= Woodbridge Securities =

American Ponzi scheme

Woodbridge Securities (a/k/a Woodbridge Group of Companies) was a $1.2 billion Ponzi scheme run by CEO Robert H. Shapiro.

== The scheme ==

The fraud scammed approximately 8,400 victims of retail investors, many of them elderly. Woodbridge filed for bankruptcy in December 2017.

== December 2018 SEC charges ==

In December 2018, The Securities and Exchange Commission charged 13 individuals and 10 companies including television finance "guru" Jordan Elliot Goodman with fraud in connection with the Ponzi scheme, other figures included Alan H. New and David S. Knuth, co-owners of Synergy Investment Services.

== January 2019 disgorgement ==

On 28 January 2019, Woodbridge and its 281 related companies ordered by the U.S. District Court for the Southern District of Florida to pay $892 million in disgorgement, former CEO Robert Shapiro was ordered to pay a $100 million civil penalty and to disgorge more than $20 million in ill-gotten gains and interest.

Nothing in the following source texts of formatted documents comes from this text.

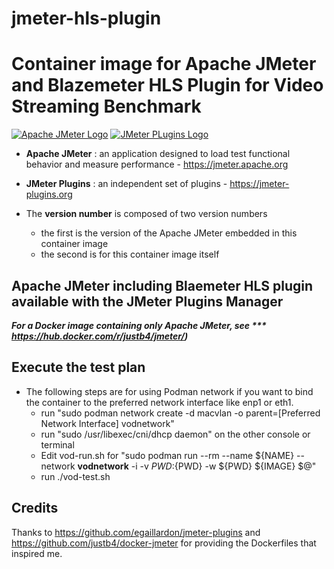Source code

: # jmeter-hls-plugin

# Container image for **Apache JMeter** and **Blazemeter HLS Plugin** for Video Streaming Benchmark

[![Apache JMeter Logo](https://jmeter.apache.org/images/logo.svg)](https://jmeter.apache.org)
[![JMeter PLugins Logo](https://jmeter-plugins.org/img/site/logo.png)](https://jmeter-plugins.org)

* **Apache JMeter** : an application designed to load test functional behavior and measure performance - https://jmeter.apache.org

* **JMeter Plugins** : an independent set of plugins - https://jmeter-plugins.org


* The **version number** is composed of two version numbers
  * the first is the version of the Apache JMeter embedded in this container image
  * the second is for this container image itself

## Apache JMeter including Blaemeter HLS plugin available with the JMeter Plugins Manager


***For a Docker image containing only Apache JMeter, see *** https://hub.docker.com/r/justb4/jmeter/)***

## Execute the test plan
* The following steps are for using Podman network if you want to bind the container to the preferred network interface like enp1 or eth1.
  * run "sudo podman network create -d macvlan -o parent=\[Preferred Network Interface] vodnetwork"
  * run "sudo /usr/libexec/cni/dhcp daemon" on the other console or terminal
  * Edit vod-run.sh for 
    "sudo podman run --rm --name ${NAME} --network **vodnetwork** -i -v ${PWD}:${PWD} -w ${PWD} ${IMAGE} $@" 
  * run ./vod-test.sh

## Credits

Thanks to https://github.com/egaillardon/jmeter-plugins and https://github.com/justb4/docker-jmeter for providing
the Dockerfiles that inspired me.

== April 2019 federal indictment ==

On April 11, 2019 U.S. federal prosecutors charged the owner and two former executives of Woodbridge Group of Companies LLC with orchestrating a $1.3-billion Ponzi scheme involving 10,000 victims. Robert [H] Shapiro, the owner of the luxury-property company, and former directors of investments Dayne Roseman and Ivan Acevedo were charged in the Southern District of Florida with conspiracy to commit mail and wire fraud and substantive mail fraud counts, the Department of Justice (DOJ) said in a statement. Shapiro was ordered to be detained in prison, while Roseman and Acevedo were ordered to appear in the Southern District Florida for their arraignment, the date for which had not yet been scheduled. According to the indictment, Shapiro took about $35 million in investor money for his benefit, spending millions on personal expenses such as chartering private planes and buying luxury cars, a house, and paying personal income taxes and his ex-wife. The company had filed for bankruptcy in December 2017 citing costs of expansion, litigation and a government fraud investigation and was then sued by the SEC for allegedly running an investment fraud selling unregistered securities to raise funds to repay earlier investors. Woodbridge, which reached a deal with the government last year to appoint a new board and pay for legal representation for thousands of alleged victims, emerged from bankruptcy in February. Shapiro and Roseman were charged with substantive wire fraud counts and additionally, Shapiro was charged with conspiracy to commit money laundering and evasion of payment of federal income taxes, the DOJ said."The conspiracy ran from July 2012 to December 2017, and involved material misrepresentations and material omissions to investors in the sale of Woodbridge investments," the DOJ said. According to the SEC complaint, Acevedo and Roseman were responsible for hiring and training Woodbridge's sales force, and approving fraudulent marketing materials and sales scripts. They helped create the impression that Woodbridge was a legitimate operation when in reality it was a Ponzi scheme, the SEC said.

Shapiro, the court document said, restricted access to information concerning Woodbridge’s finances, meaning Roseman and Acevedo did not have knowledge of Woodbridge’s finances and were unaware that Shapiro was operating a Ponzi scheme by using new investor money to pay prior investors.

== August 2019 conviction and sentence ==

On August 7, 2019 Robert H. Shapiro, the former CEO of the Woodbridge Group of Companies, pled guilty and admitted in Miami federal court that he "misappropriated" between $25 million and $95 million of the investors' money to allow him and his family to pay for an estate in the Los Angeles area, chartered planes, global travel, jewellery, diamonds and vintage wines. Shapiro also collected artworks by Pablo Picasso, Marc Chagall, Pierre-August Renoir and Alberto Giacometti. Shapiro, 61, who was arrested in April, faces up to 20 years for wire and mail fraud conspiracy and an additional 5 years for tax evasion at his sentencing on Oct. 15 before U.S. District Judge Cecilia Altonaga. By pleading guilty, Shapiro avoided going to trial and is currently serving a 25 year sentence.